* Problem *
Tell me how many lines of the entries below include the string "corners", and give only the number.

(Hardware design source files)
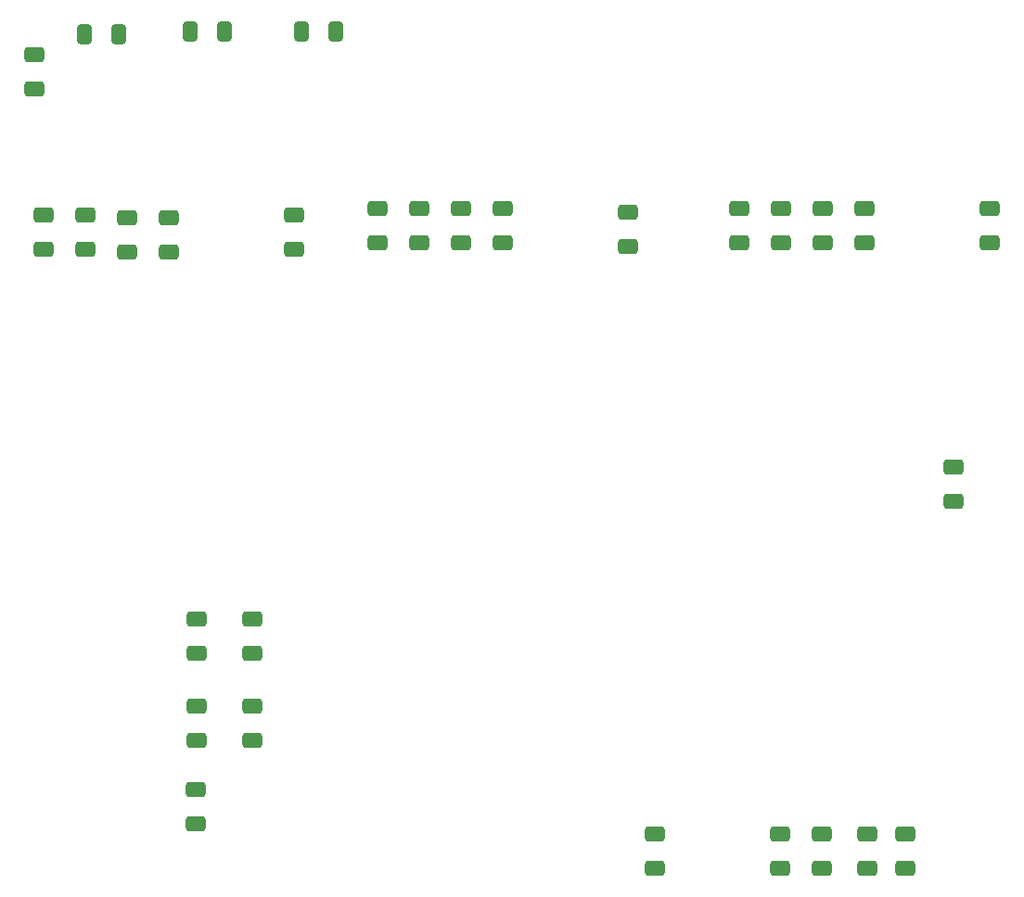
<source format=gbr>
%TF.GenerationSoftware,KiCad,Pcbnew,8.0.3*%
%TF.CreationDate,2024-11-19T22:00:55+01:00*%
%TF.ProjectId,weerstation-analoog,77656572-7374-4617-9469-6f6e2d616e61,rev?*%
%TF.SameCoordinates,Original*%
%TF.FileFunction,Paste,Bot*%
%TF.FilePolarity,Positive*%
%FSLAX46Y46*%
G04 Gerber Fmt 4.6, Leading zero omitted, Abs format (unit mm)*
G04 Created by KiCad (PCBNEW 8.0.3) date 2024-11-19 22:00:55*
%MOMM*%
%LPD*%
G01*
G04 APERTURE LIST*
G04 Aperture macros list*
%AMRoundRect*
0 Rectangle with rounded corners*
0 $1 Rounding radius*
0 $2 $3 $4 $5 $6 $7 $8 $9 X,Y pos of 4 corners*
0 Add a 4 corners polygon primitive as box body*
4,1,4,$2,$3,$4,$5,$6,$7,$8,$9,$2,$3,0*
0 Add four circle primitives for the rounded corners*
1,1,$1+$1,$2,$3*
1,1,$1+$1,$4,$5*
1,1,$1+$1,$6,$7*
1,1,$1+$1,$8,$9*
0 Add four rect primitives between the rounded corners*
20,1,$1+$1,$2,$3,$4,$5,0*
20,1,$1+$1,$4,$5,$6,$7,0*
20,1,$1+$1,$6,$7,$8,$9,0*
20,1,$1+$1,$8,$9,$2,$3,0*%
G04 Aperture macros list end*
%ADD10RoundRect,0.250000X-0.650000X0.412500X-0.650000X-0.412500X0.650000X-0.412500X0.650000X0.412500X0*%
%ADD11RoundRect,0.250000X-0.412500X-0.650000X0.412500X-0.650000X0.412500X0.650000X-0.412500X0.650000X0*%
%ADD12RoundRect,0.250000X0.650000X-0.412500X0.650000X0.412500X-0.650000X0.412500X-0.650000X-0.412500X0*%
%ADD13RoundRect,0.250000X0.412500X0.650000X-0.412500X0.650000X-0.412500X-0.650000X0.412500X-0.650000X0*%
G04 APERTURE END LIST*
D10*
%TO.C,C10*%
X91440000Y-42887500D03*
X91440000Y-46012500D03*
%TD*%
%TO.C,C30*%
X103378000Y-66509500D03*
X103378000Y-69634500D03*
%TD*%
%TO.C,C20*%
X27940000Y-43745000D03*
X27940000Y-46870000D03*
%TD*%
%TO.C,C1*%
X50800000Y-42887500D03*
X50800000Y-46012500D03*
%TD*%
%TO.C,C9*%
X87630000Y-42887500D03*
X87630000Y-46012500D03*
%TD*%
%TO.C,C14*%
X43180000Y-43452500D03*
X43180000Y-46577500D03*
%TD*%
%TO.C,C4*%
X54610000Y-42887500D03*
X54610000Y-46012500D03*
%TD*%
D11*
%TO.C,C21*%
X33705000Y-26670000D03*
X36830000Y-26670000D03*
%TD*%
D12*
%TO.C,C25*%
X34290000Y-83527500D03*
X34290000Y-80402500D03*
%TD*%
D10*
%TO.C,C8*%
X95250000Y-42887500D03*
X95250000Y-46012500D03*
%TD*%
D12*
%TO.C,C17*%
X95504000Y-103162500D03*
X95504000Y-100037500D03*
%TD*%
D10*
%TO.C,C7*%
X106680000Y-42887500D03*
X106680000Y-46012500D03*
%TD*%
D12*
%TO.C,C27*%
X34290000Y-91440000D03*
X34290000Y-88315000D03*
%TD*%
%TO.C,C24*%
X39370000Y-91440000D03*
X39370000Y-88315000D03*
%TD*%
D10*
%TO.C,C2*%
X73660000Y-43180000D03*
X73660000Y-46305000D03*
%TD*%
%TO.C,C29*%
X19481800Y-28790500D03*
X19481800Y-31915500D03*
%TD*%
D12*
%TO.C,C18*%
X91378700Y-103162500D03*
X91378700Y-100037500D03*
%TD*%
D11*
%TO.C,C22*%
X43865000Y-26670000D03*
X46990000Y-26670000D03*
%TD*%
D10*
%TO.C,C3*%
X62230000Y-42887500D03*
X62230000Y-46012500D03*
%TD*%
%TO.C,C13*%
X20320000Y-43452500D03*
X20320000Y-46577500D03*
%TD*%
%TO.C,C16*%
X31750000Y-43745000D03*
X31750000Y-46870000D03*
%TD*%
D12*
%TO.C,C11*%
X98998700Y-103162500D03*
X98998700Y-100037500D03*
%TD*%
%TO.C,C26*%
X39370000Y-83527500D03*
X39370000Y-80402500D03*
%TD*%
D13*
%TO.C,C28*%
X27216500Y-26924000D03*
X24091500Y-26924000D03*
%TD*%
D12*
%TO.C,C15*%
X87568700Y-103162500D03*
X87568700Y-100037500D03*
%TD*%
%TO.C,C12*%
X76138700Y-103162500D03*
X76138700Y-100037500D03*
%TD*%
D10*
%TO.C,C19*%
X24130000Y-43452500D03*
X24130000Y-46577500D03*
%TD*%
D12*
%TO.C,C23*%
X34239200Y-99098500D03*
X34239200Y-95973500D03*
%TD*%
D10*
%TO.C,C5*%
X58420000Y-42887500D03*
X58420000Y-46012500D03*
%TD*%
%TO.C,C6*%
X83820000Y-42887500D03*
X83820000Y-46012500D03*
%TD*%
M02*

</source>
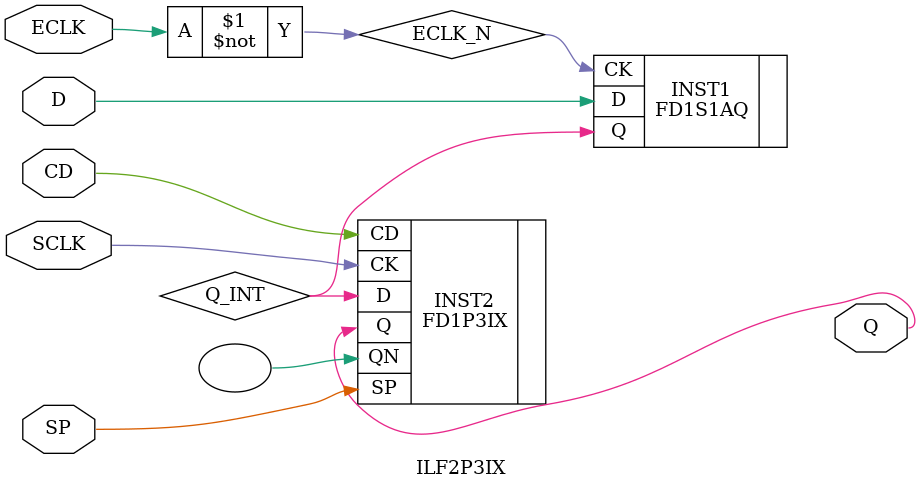
<source format=v>
`resetall
`timescale 1 ns / 100 ps

`celldefine

module ILF2P3IX (D, SP, ECLK, SCLK, CD, Q);
  parameter DISABLED_GSR = 0;
  defparam INST2.DISABLED_GSR = DISABLED_GSR;
  input  D, SP, ECLK, SCLK, CD;
  output Q;
  not (ECLK_N, ECLK);
  FD1S1AQ INST1 (.D(D), .CK(ECLK_N), .Q(Q_INT));
  FD1P3IX INST2 (.D(Q_INT), .SP(SP), .CK(SCLK), .CD(CD),
                 .Q(Q), .QN());

endmodule

`endcelldefine

</source>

* Response *
5